Thursday, September 27, 2018
If you’re looking for live entertainment that’s zany, fresh and interactive, comedy writer-director Michael Dempsey has just the ticket.
Dempsey’s new SmashUp Entertainment Group is what he describes as a “fast and furious, off-the-rails roller coaster of a theater company.”
WHAT: “Murder At The Monster Bash”
WHEN: Oct. 10, 11 and 12 at 6:30 p.m.
WHERE: Magic Tree Pub and Eatery, 7463 South Ave.
COST: The $50 ticket is all-inclusive, featuring a professional show, three-course meal, musical entertainment, games, a costume contest and prizes.
Reservations: Online at https://conta.cc/2LHRNw8
SmashUp creates professional, interactive comedy-driven events. Dempsey calls them “smash-ups” because they are a collision of music, slapstick, spectacle and improv.
“Our goal is to create outrageous originals, unhinged adaptations of your favorite stories and out-of-the-box mash-up musicals that are unlike anything else offered in the Mahoning Valley,” said the Boardman resident.
A successful TV sitcom writer (“Cybill,” “The George Wendt Show”) and playwright, Dempsey created SmashUp to satisfy the growing demand for participatory and immersive entertainment.
“Video games, escape rooms, flash mobs, cosplay… Interactive art is the new normal,” he said.
Dempsey cites Punchdrunk Theatre Company’s “Sleep No More,” which mashes “Macbeth” with film noir and haunted house fun in a five-story warehouse. Another inspiration was Los Angeles’ Troubadour Theatre Company, which, like Dempsey, combines popular songs, re-written lyrics and classic stories to create wild offerings like “Santa Claus Is Coming To Motown,” “Alice In One-Hit Wonderland,” As U2 Like It” and “Fleetwood Macbeth.”
What sparked Dempsey to start SmashUp was his 2016 production of “The Rocky Horror Show” at Salem Community Theatre. “The audiences were so alive,” he said. “Talking back to the actors, singing, dancing – it was a blast. I wanted to harness that energy and enthusiasm.”
Dempsey decided to start with interactive murder-mystery dinner theater events, “but elevate them into something next-level.”
He found kindred spirits in the people at Magic Tree Pub and Eatery in Boardman. “Their three-course show meals are creative and delicious,” he said. Their first collaborative venture, December’s “Murder In Toyland,” sold out.

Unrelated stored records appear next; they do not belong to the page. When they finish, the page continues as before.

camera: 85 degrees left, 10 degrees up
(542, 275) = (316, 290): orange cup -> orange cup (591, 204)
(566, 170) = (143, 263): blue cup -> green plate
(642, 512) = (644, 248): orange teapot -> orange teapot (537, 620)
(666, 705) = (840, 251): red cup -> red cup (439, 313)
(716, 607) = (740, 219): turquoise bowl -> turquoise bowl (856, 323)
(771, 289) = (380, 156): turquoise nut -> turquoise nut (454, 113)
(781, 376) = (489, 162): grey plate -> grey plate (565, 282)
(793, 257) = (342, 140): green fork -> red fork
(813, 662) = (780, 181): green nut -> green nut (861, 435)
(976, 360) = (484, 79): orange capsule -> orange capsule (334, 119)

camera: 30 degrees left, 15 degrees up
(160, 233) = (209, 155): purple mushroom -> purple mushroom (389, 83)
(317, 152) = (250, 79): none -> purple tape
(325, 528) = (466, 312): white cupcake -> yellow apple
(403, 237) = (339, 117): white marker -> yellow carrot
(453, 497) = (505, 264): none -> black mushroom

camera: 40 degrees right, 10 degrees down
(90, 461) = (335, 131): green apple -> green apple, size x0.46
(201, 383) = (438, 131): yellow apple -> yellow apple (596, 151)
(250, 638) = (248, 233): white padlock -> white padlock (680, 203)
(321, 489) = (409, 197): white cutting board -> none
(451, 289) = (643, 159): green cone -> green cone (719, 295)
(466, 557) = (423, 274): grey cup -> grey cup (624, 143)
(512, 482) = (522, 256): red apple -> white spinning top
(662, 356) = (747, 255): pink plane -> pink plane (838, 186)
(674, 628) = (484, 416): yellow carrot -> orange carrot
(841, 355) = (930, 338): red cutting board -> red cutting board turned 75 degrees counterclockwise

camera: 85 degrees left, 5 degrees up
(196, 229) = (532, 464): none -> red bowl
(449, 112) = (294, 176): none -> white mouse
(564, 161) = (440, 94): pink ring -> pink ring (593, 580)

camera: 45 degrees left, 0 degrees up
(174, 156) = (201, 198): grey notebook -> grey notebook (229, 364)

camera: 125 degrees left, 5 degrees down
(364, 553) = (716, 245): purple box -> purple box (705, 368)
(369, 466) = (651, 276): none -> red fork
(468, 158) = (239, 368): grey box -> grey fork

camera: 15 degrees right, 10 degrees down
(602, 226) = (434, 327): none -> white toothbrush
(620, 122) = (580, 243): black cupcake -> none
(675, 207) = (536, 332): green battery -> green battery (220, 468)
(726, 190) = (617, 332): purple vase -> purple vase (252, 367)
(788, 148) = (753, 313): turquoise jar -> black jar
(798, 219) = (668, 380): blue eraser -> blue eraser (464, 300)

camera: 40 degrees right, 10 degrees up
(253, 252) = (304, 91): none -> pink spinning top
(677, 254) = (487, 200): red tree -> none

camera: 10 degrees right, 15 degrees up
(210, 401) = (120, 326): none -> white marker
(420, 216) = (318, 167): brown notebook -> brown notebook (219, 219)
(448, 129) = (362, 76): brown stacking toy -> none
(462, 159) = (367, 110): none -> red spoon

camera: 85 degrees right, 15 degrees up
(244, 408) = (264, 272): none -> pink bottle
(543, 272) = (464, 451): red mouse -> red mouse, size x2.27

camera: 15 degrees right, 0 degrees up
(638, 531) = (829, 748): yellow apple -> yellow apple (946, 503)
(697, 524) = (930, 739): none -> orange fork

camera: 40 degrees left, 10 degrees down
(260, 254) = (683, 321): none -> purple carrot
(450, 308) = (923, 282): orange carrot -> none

This season, Dempsey and Magic Tree will present three holiday-themed productions.
“Murder At The Monster Bash” is Halloween show, is first. Dempsey described the original show.
“Patrons are guests at a surprise party for Dracula’s 600th deathday,” said Dempsey.
“The Bride of Frankenstein is a sharp-tongued, martini-guzzling social climber who’s left her monster husband,” he said. “Both have brought dates, which incites jealousy and back-biting. Dracula’s depressed over his love life – modern women are revolted by his centuries-old pick-up lines. Dr. Jekyll’s a recovering ‘potion addict’ who attends Mad Scientists Anonymous. The ‘Wolfman of Wall Street’ is a financial tycoon trying to forget his peasant-eating past. Crypt ghouls keep interrupting the party with impromptu musical numbers, and of course, there’s a haunted homicide for the audience to solve.”
Dempsey says that while audiences are not required to participate, they usually get a kick out of being dragged into the action in some way.”
“Murder at the Monster Bash” features a veteran cast, including Eric Kibler, Tom O’Donnell, Liz Conrad, Terry Shears, Jenna Cintavey, James Ballor, Jeremiah Kibler, Mark Frost and Erica Perna.
“Murder At The Monster Bash” runs Oct. 10, 11 and 12 at 6:30 p.m. The $50 ticket is all-inclusive, featuring a professional show, three-course meal, musical entertainment, games, a costume contest and prizes.
Reservations can made online at https://conta.cc/2LHRNw8 or at the “Murder At The Monster Bash” event on Facebook. Magic Tree Pub and Eatery is at 7463 South Ave.
In December, SmashUp will offer a Christmas cooking competition turned deadly in “Murder In Toyland 2: Fruitcake, Bloody Fruitcake.” In February, guests will set sail for a Valentine’s Day cruise turned disaster on “The Lust Boat.”